SUPPLIED PASSAGE:
Polyamory, for those of you who don’t know, is this:

Polyamory is the nonpossessive, honest, responsible and ethical philosophy and practice of loving multiple people simultanously. Polyamory emphasizes consciously choosing how many partners one wishes to be involved with rather than accepting social norms which dictate loving only one person at a time. Polyamory is an umbrella term which integrates traditional mutipartner relationship terms with more evolved egalitarian terms. Polyamory embraces sexual equality and all sexual orientations towards an expanded circle of spousal intimacy and love. Polyamory is from the root words Poly meaning many and Amour meaning love hence “many loves” or Polyamory.

Why am I telling you this?

I believe in the polyamorous lifestyle. It feels right to me. I don’t believe the heart and love should be restricted by the norms of society, where it is generally demanded, socially, that we be ‘serial monogamists’. We are allowed to love only one person at a time, and if we find that we love more than one, we are forced to make a choice between one or the other. We must love only one person after another; never are we allowed to love more than one at the same time.

Those who feel this is wrong reside on the perimeter of society, choosing ‘alternative lifestyles’. Swinging, bisexuality, homosexuality, polyamory, etc, are all ‘alternative lifestyles’. They are choices about the kind of lifestyle one wishes to be part of, and how one wishes to express their love or emotions. Many of these, being outside of what is considered ‘normal’, are frowned upon by more conservative elements of society.

Freedom, individuality and open-mindedness are qualities found in people who seem to naturally drift into open lifestyles. People who value restriction, security, control and tradition, are those who remain monogamous, continuing the restricted lifestyle choice of loving only one person at a time.

The fact that more marriages fail than what actually succeed seems to show that marriage, and monogamy, is fast becoming an outdated lifestyle choice.

Interestingly, I read that up to 80% of people in a monogamous relationship will have an affair behind their partner’s back. They pretend to be monogamous, but really, they’re unable to control their natural desires to share love or physical pleasure with people other than their partner. When so many people cheat on their partner, it becomes obvious that people are naturally inclined to NOT be loyal or devoted to one person.

The natural inclination is to experience love and pleasure with more than one person.

Jealousy and insecurity are major factors in maintaining control within a monogamous relationship. These negative feelings arise when one feels unworthy of their partner’s love and attention, and they’re afraid that any man or woman who comes into their partner’s life could take their partner away from them, and as a result, they would be lonely once again. This loneliness is what people don’t want, and so they will often go to great lengths to avoid being lonely. They will exert control on their partner, or submit to their partner’s control.

Many relationships are unhappy relationships, existing only because they don’t want to be alone, and they’re afraid that if they leave their partner, they will be alone forever, that no one will want them. They are with an unloved partner because, ultimately, anything is better than nothing.

Those who cheat on their partner are those who are trying to find a connection with someone; a connection that they don’t have in their current relationship. That can be emotionally or purely physical. When their misadventures are discovered or confessed to, the relationship often ends in misery for all concerned.

Rows from a dataset

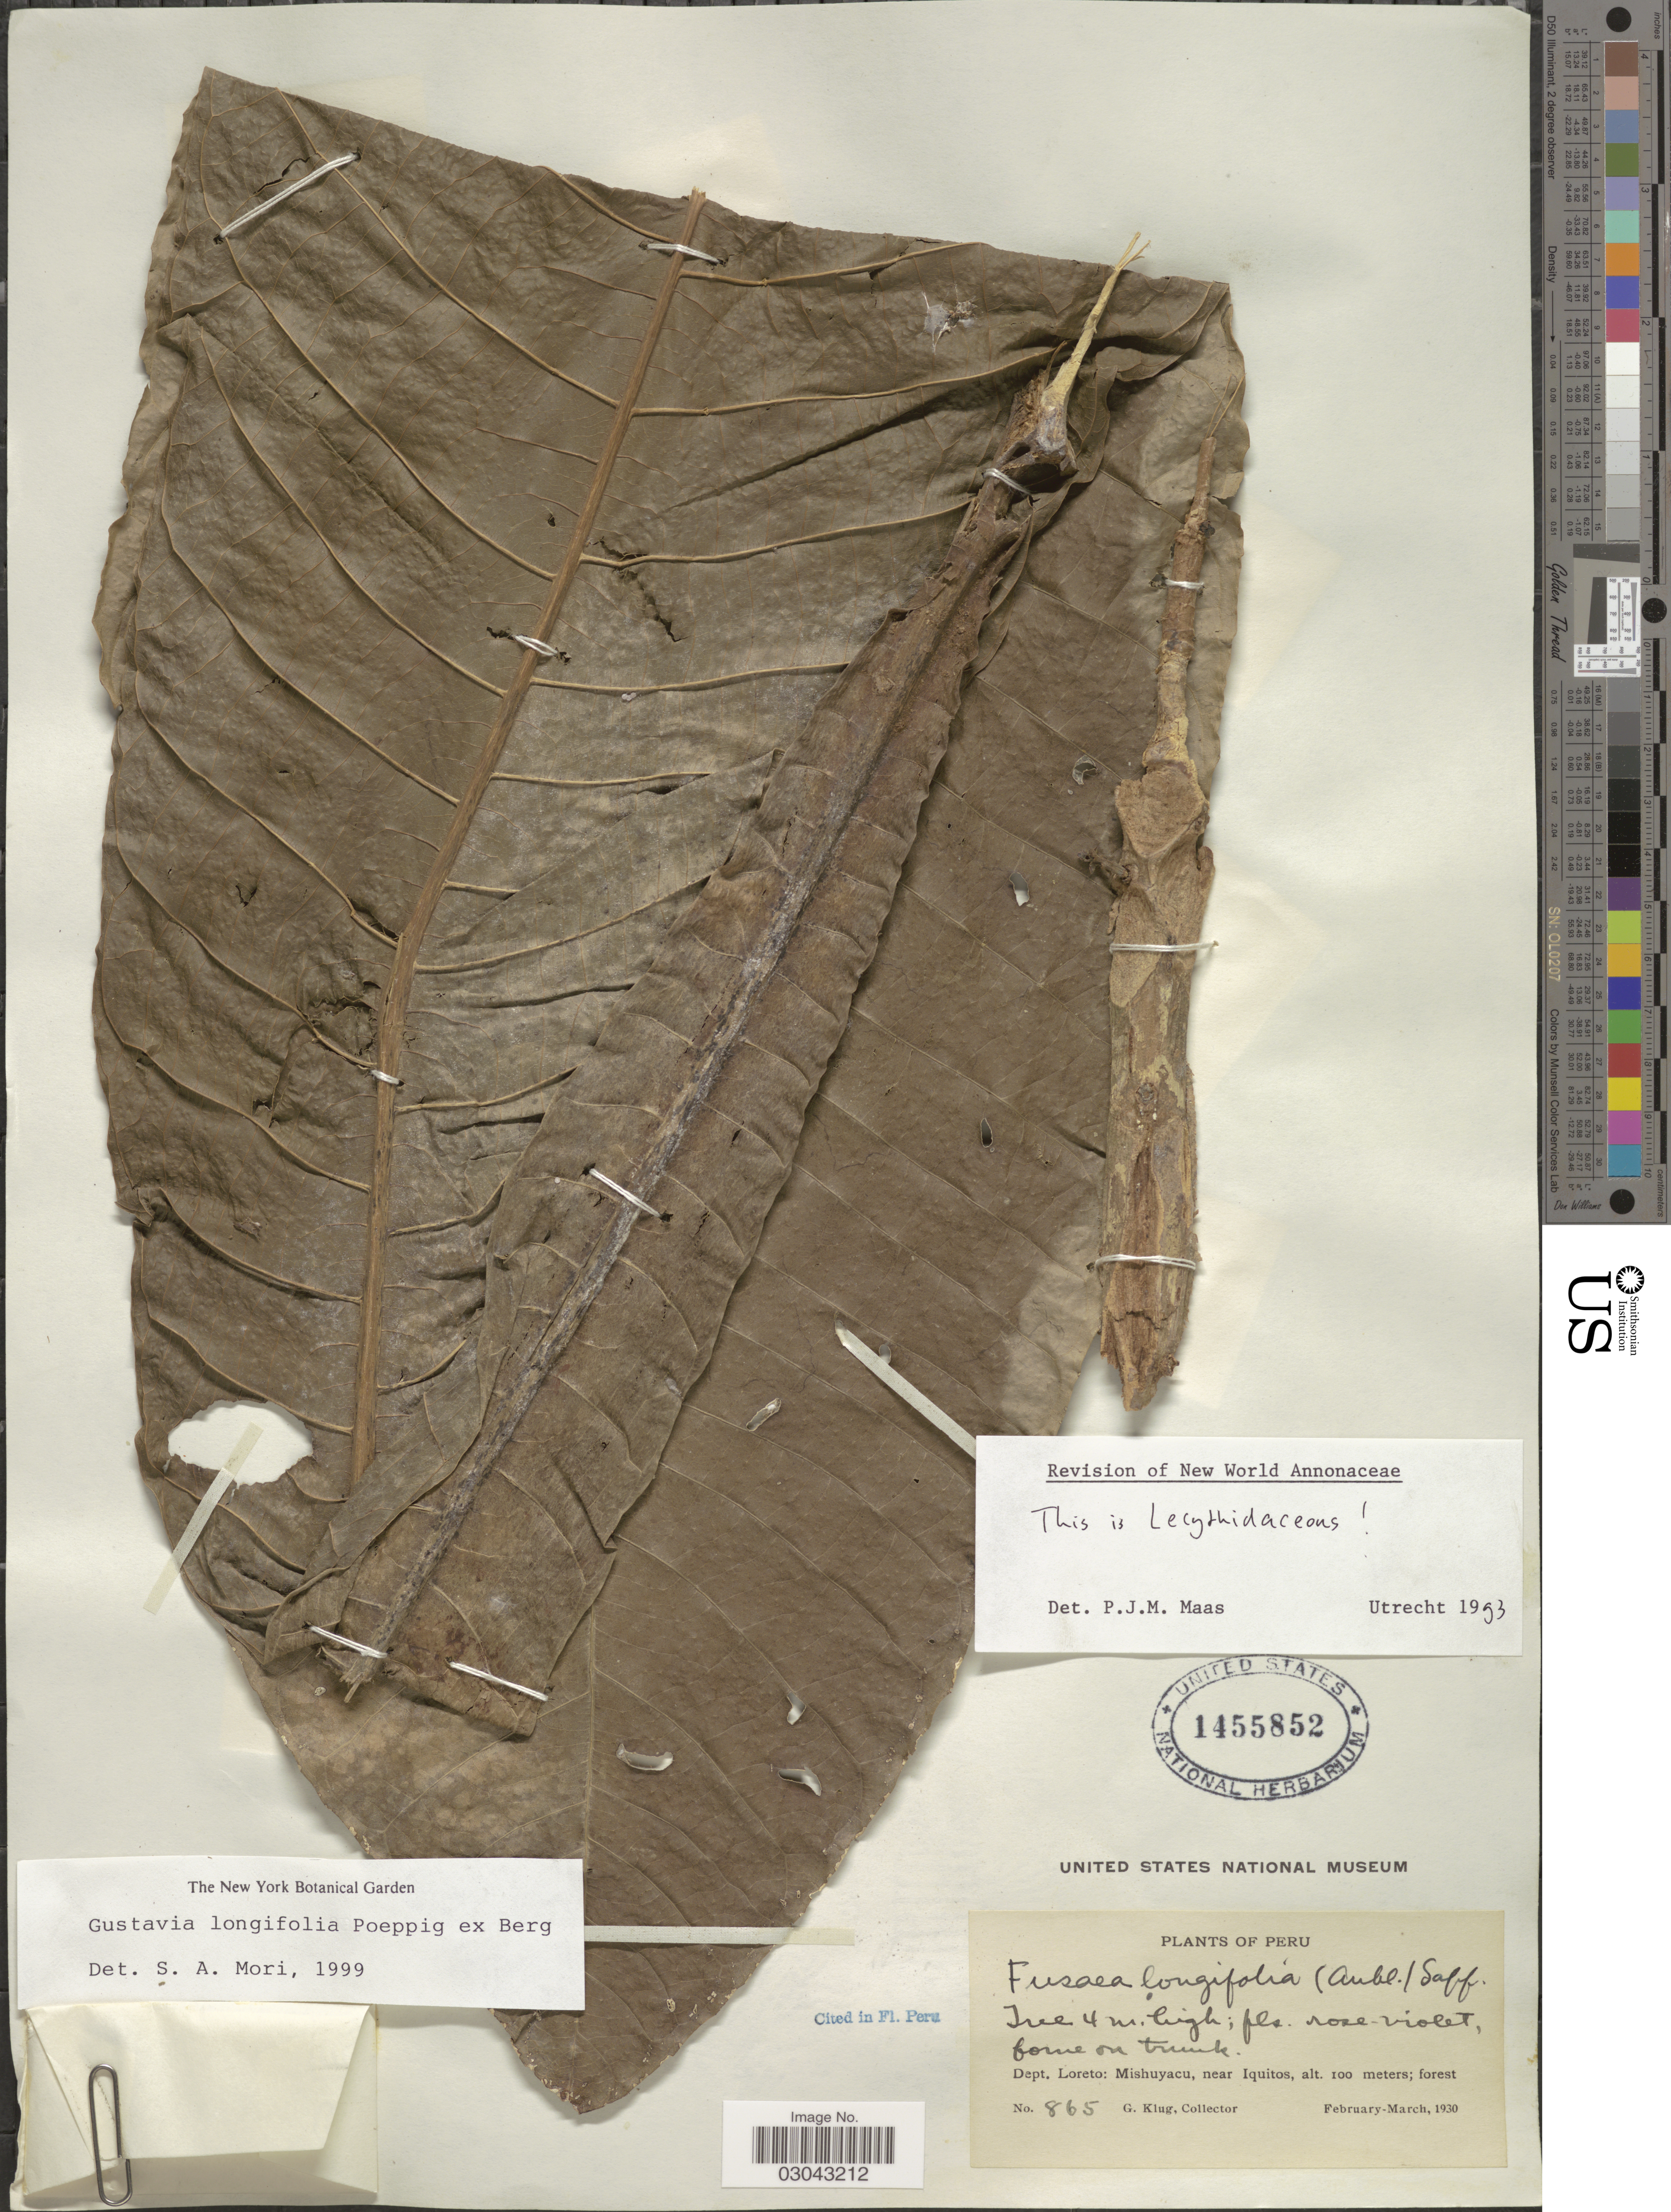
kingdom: Plantae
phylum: Tracheophyta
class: Magnoliopsida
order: Ericales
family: Lecythidaceae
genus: Gustavia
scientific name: Gustavia longifolia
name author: Poepp. ex O. Berg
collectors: G. Klug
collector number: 865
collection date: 1930-02/1930-03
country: Peru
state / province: Loreto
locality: Dept. Loreto: Mishuyacu, near Iquitos.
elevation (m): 100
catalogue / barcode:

REQUIREMENT A: How would you translate this sentence from the polyamory passage into Spanish: "The natural inclination is to experience love and pleasure with more than one person."
REQUIREMENT B: Can you duplicate the entries from the line with "phylum: Tracheophyta" up to and including the last line of the entries?

CORRECT ANSWER A: La inclinación natural es experimentar el amor y el placer con más de una persona.

CORRECT ANSWER B:
phylum: Tracheophyta
class: Magnoliopsida
order: Ericales
family: Lecythidaceae
genus: Gustavia
scientific name: Gustavia longifolia
name author: Poepp. ex O. Berg
collectors: G. Klug
collector number: 865
collection date: 1930-02/1930-03
country: Peru
state / province: Loreto
locality: Dept. Loreto: Mishuyacu, near Iquitos.
elevation (m): 100
catalogue / barcode:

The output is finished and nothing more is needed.